Tasks and exercises:
a. Answer these questions using the registration statement extract below:
(i) Which filer category is marked with an x?
(ii) What proposed maximum aggregate offering price is given for the common stock?
(iii) Under which rule is the registration fee estimated?
b. Resume the registration statement extract below, starting after its last sentence.

Page extract:
#####
If this Form is a post-effective amendment filed pursuant to Rule 462(d) under the Securities Act, check the following box and list the Securities Act registration statement number of the earlier effective registration statement for the same offering. o

Indicate by check mark whether the registrant is a large accelerated filer, an accelerated filer, a non-accelerated filer, or a smaller reporting company. See the definitions of “large accelerated filer,” “accelerated filer” and “smaller reporting company” in Rule 12b-2 of the Exchange Act. (check one)

 
Large Accelerated filer o   Accelerated filer o
Non-accelerated filer o (Do not check if a smaller reporting company)   Smaller reporting company x


 

CALCULATION OF REGISTRATION FEE

   
Title of each class of
securities to be registered
  Proposed Maximum
Aggregate
Offering Price(1)
  Amount of
Registration Fee(2)
Common Stock, par value $0.01 per share   $14,950,000   $1,505.47

(1) Estimated solely for the purpose of calculating the Registration Fee pursuant to Rule 457(o) under the Securities Act of 1933, as amended. Includes shares to be sold upon exercise of the underwriters’ option to purchase additional shares. See “Underwriting.”
#####
Listed entries:

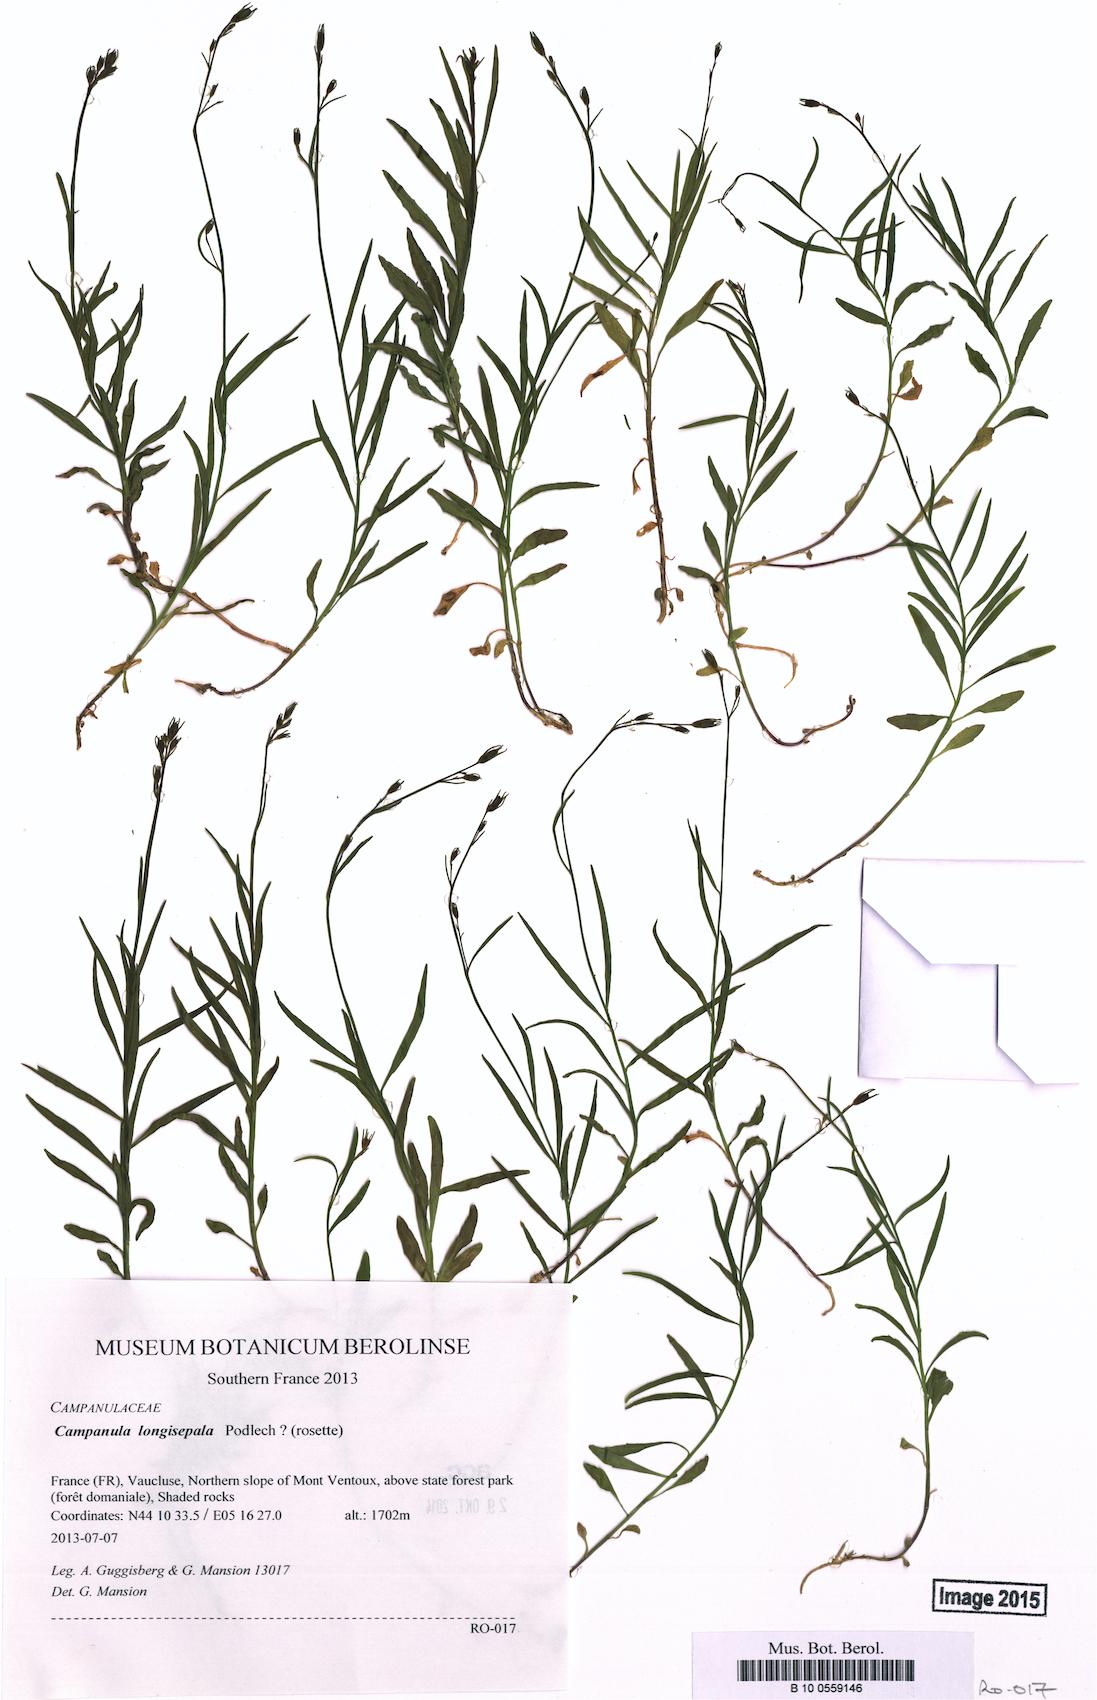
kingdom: Plantae
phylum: Tracheophyta
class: Magnoliopsida
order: Asterales
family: Campanulaceae
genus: Campanula
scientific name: Campanula longisepala
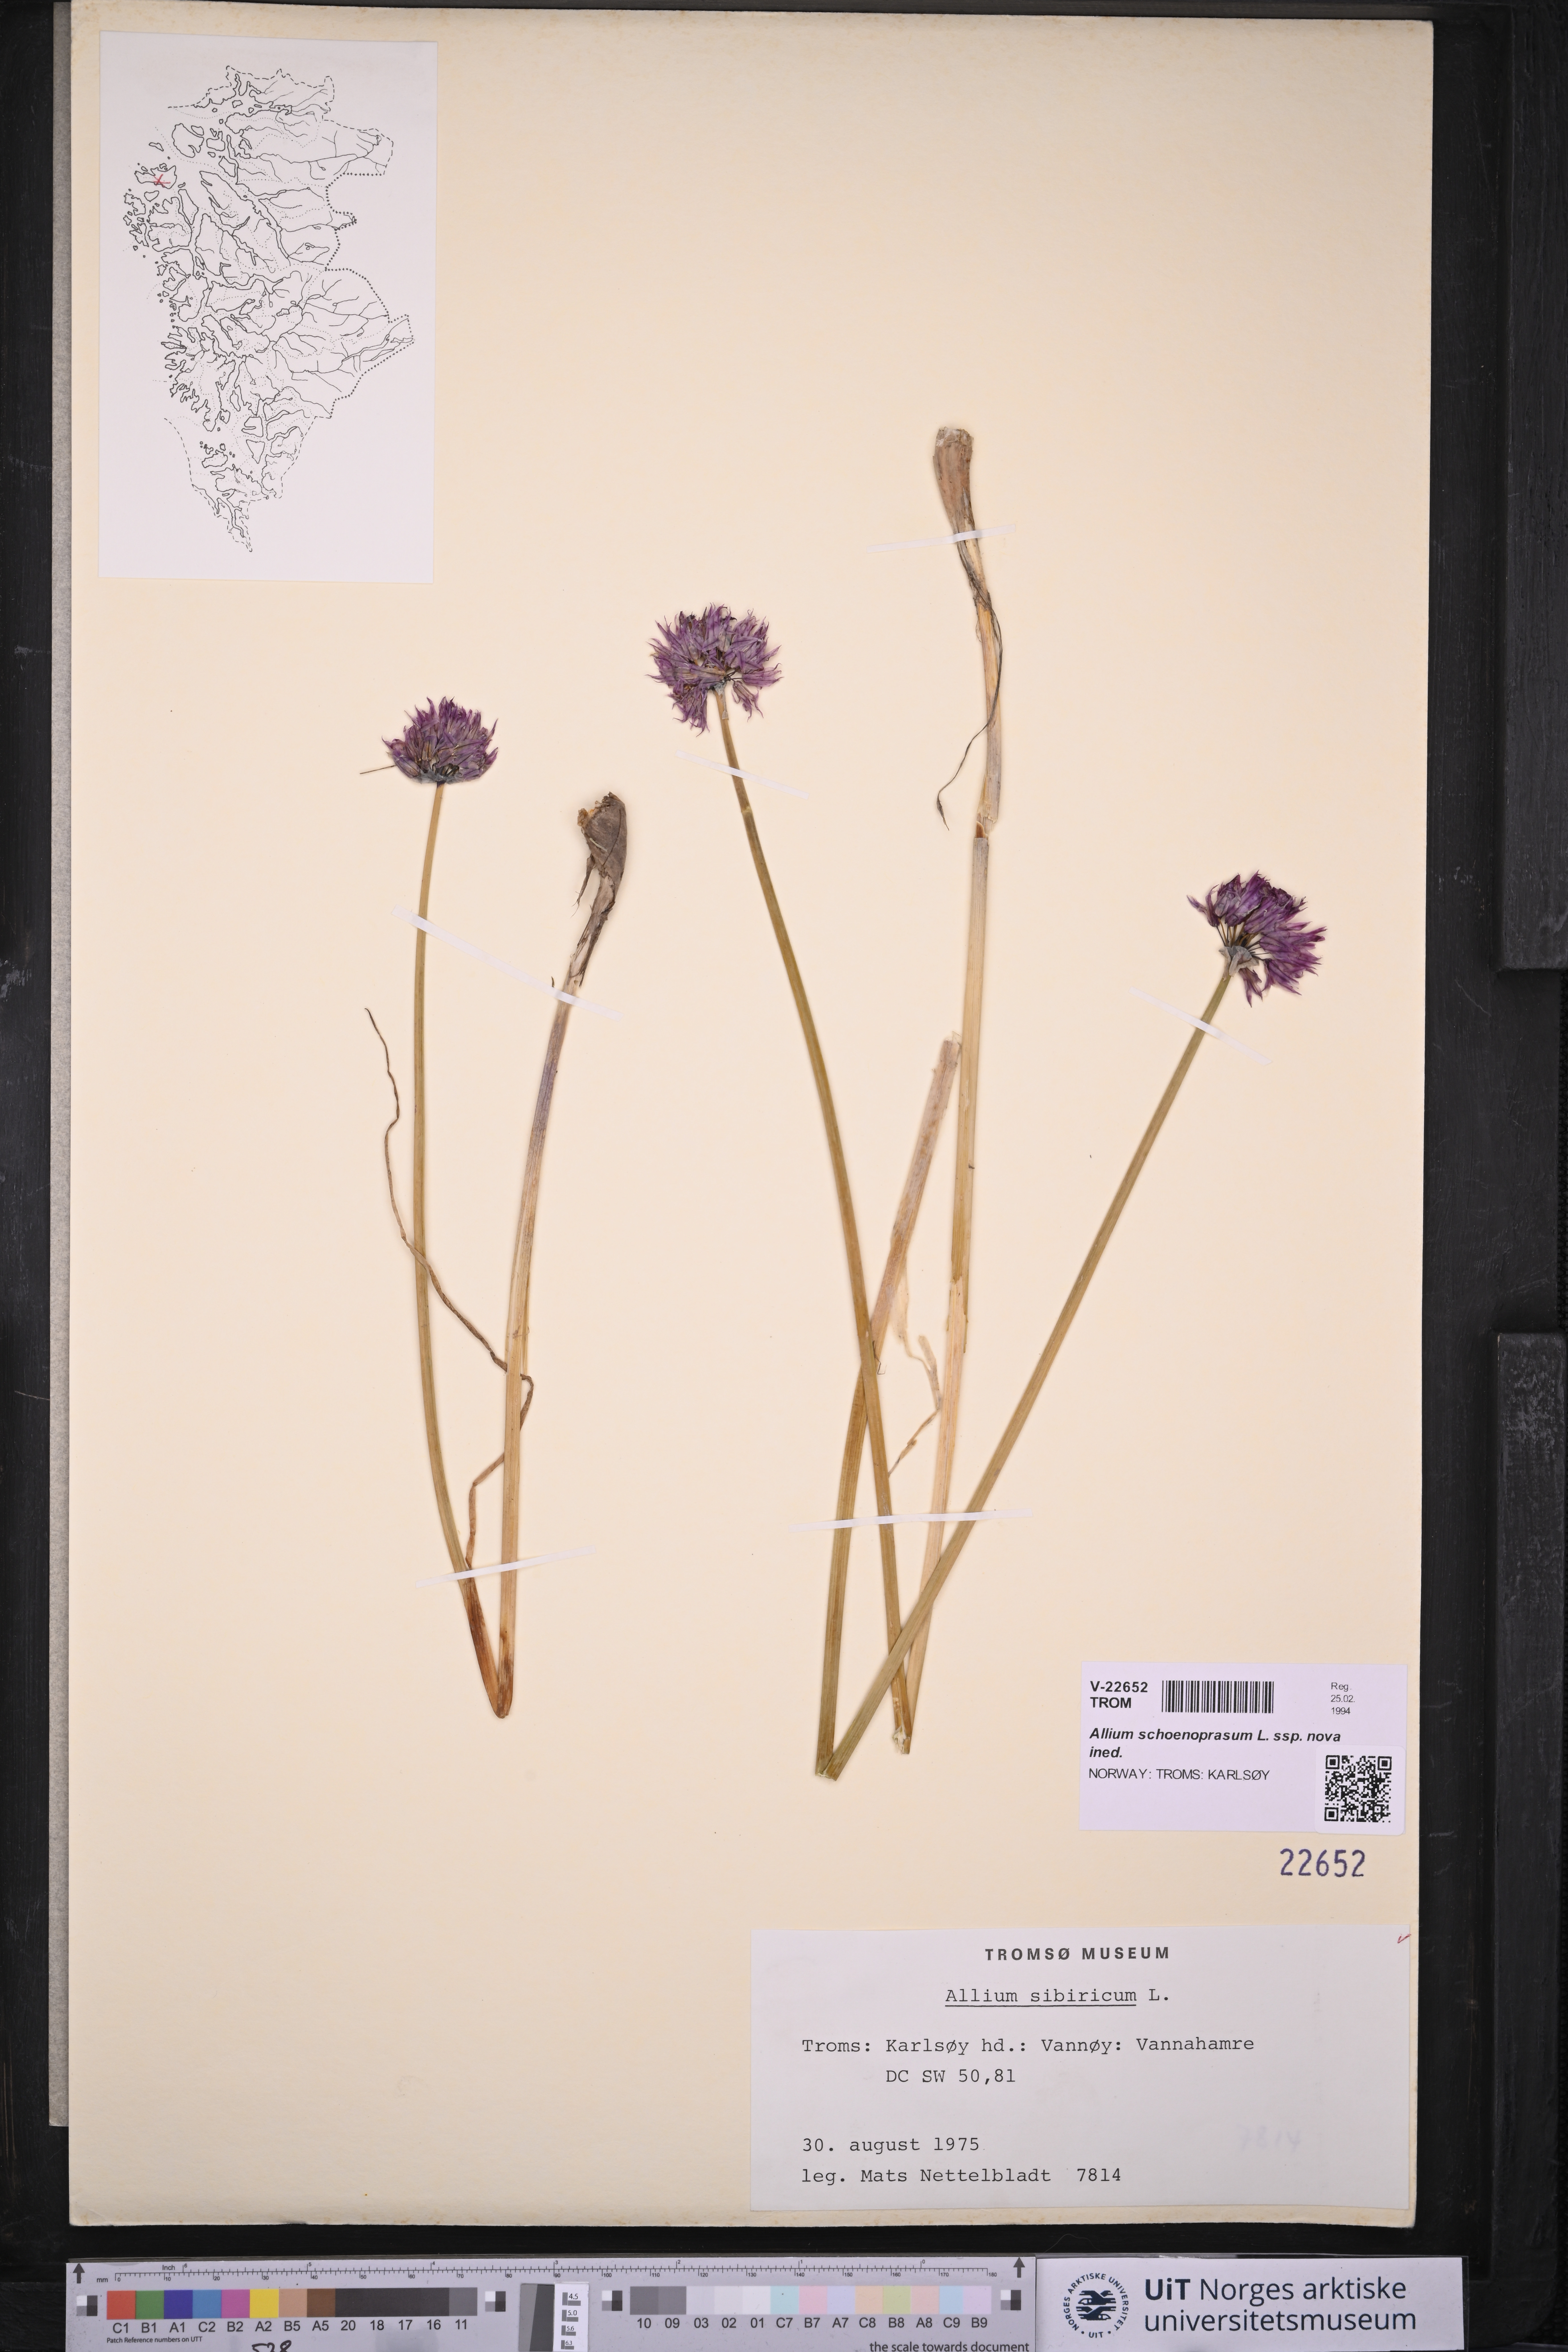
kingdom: Plantae
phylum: Tracheophyta
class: Liliopsida
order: Asparagales
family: Amaryllidaceae
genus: Allium
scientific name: Allium schoenoprasum
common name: Chives
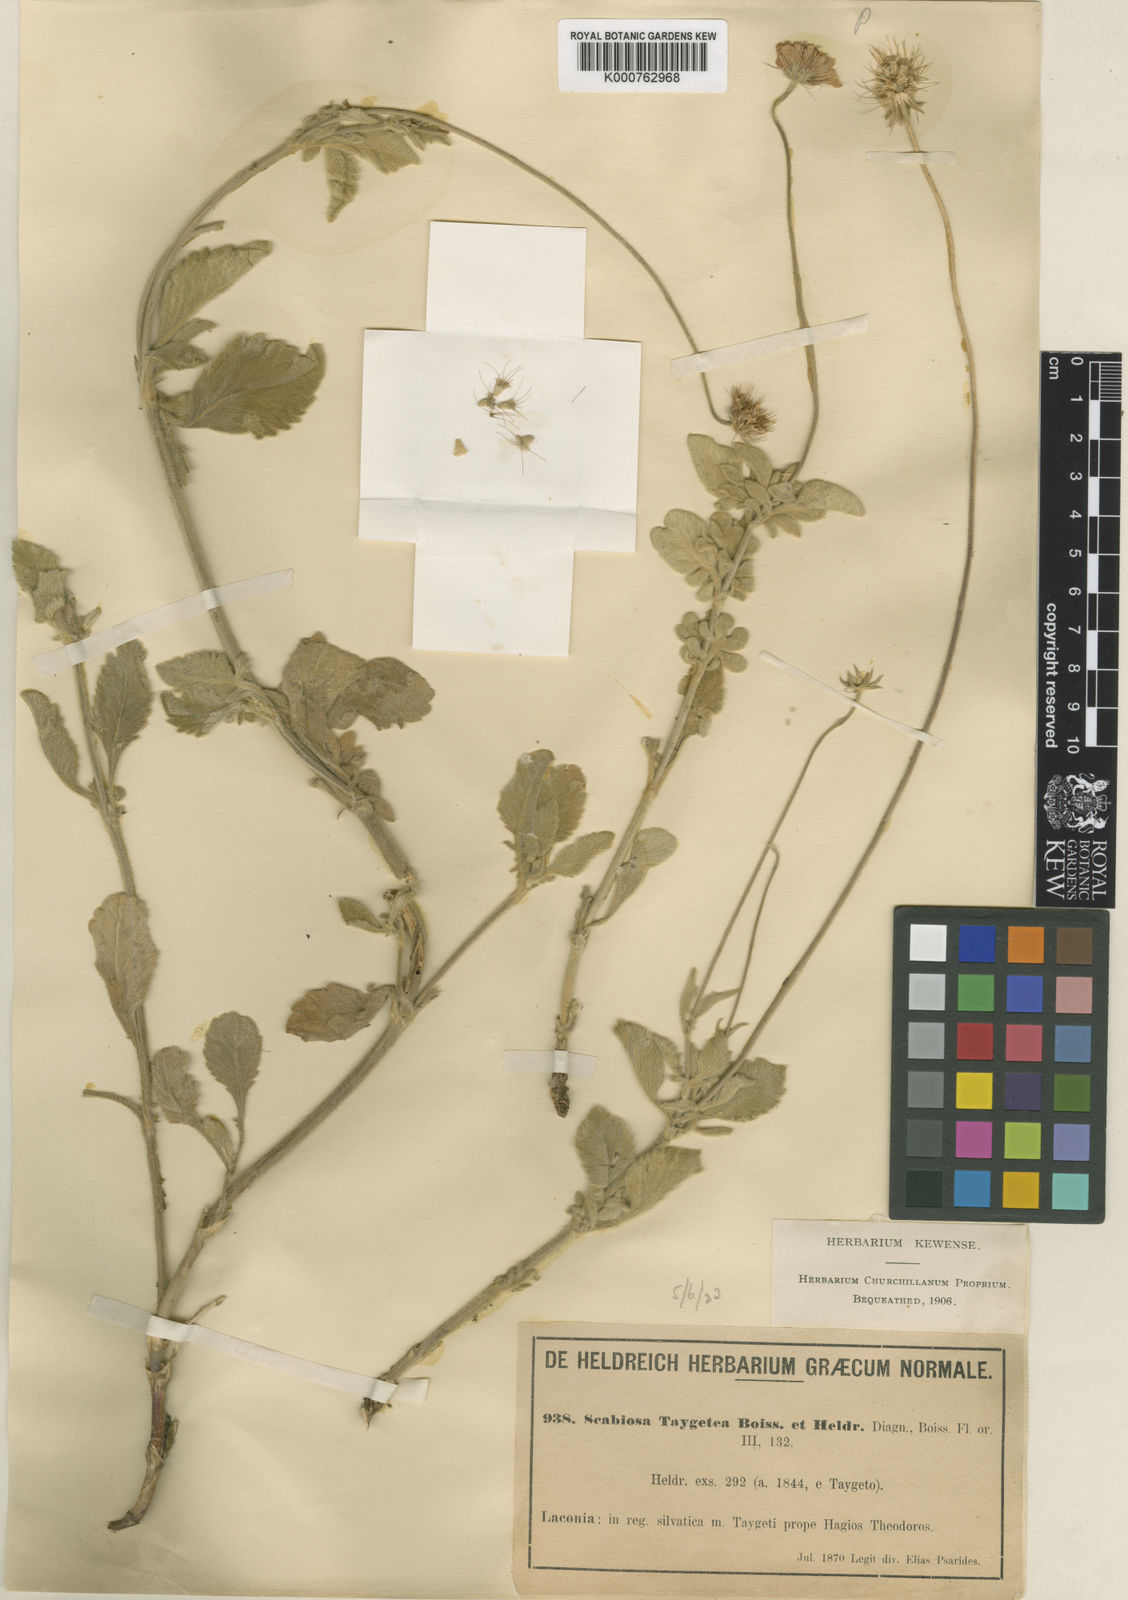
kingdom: Plantae
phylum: Tracheophyta
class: Magnoliopsida
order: Dipsacales
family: Caprifoliaceae
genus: Scabiosa
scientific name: Scabiosa taygetea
#####
Set of answers:
a.
(i) Smaller reporting company.
(ii) $14,950,000.
(iii) Rule 457(o) under the Securities Act of 1933, as amended.

b.
(2) Previously paid.


 

The Registrant hereby amends this registration statement on such date or dates as may be necessary to delay its effective date until the Registrant shall file a further amendment which specifically states that this registration statement shall thereafter become effective in accordance with Section 8(a) of the Securities Act of 1933, as amended, or until the registration statement shall become effective on such date as the Securities and Exchange Commission, acting pursuant to Section 8(a), may determine.

 


 
 

EXPLANATORY NOTE

This Amendment No. 3 to the Registration Statement on Form S-1 is being filed solely for the purpose of updating the Calculation of Registration Fee table.


 
 

PART II
 
INFORMATION NOT REQUIRED IN PROSPECTUS

Item 13. Other Expenses of Issuance and Distribution

The following table sets forth the costs and expenses, other than the underwriting discounts and commissions, paid or payable by the registrant in connection with the sale of common stock being registered. All amounts are estimates except for the SEC registration fee, the Financial Industry Regulatory Authority, or FINRA, filing fee and NASDAQ listing fee.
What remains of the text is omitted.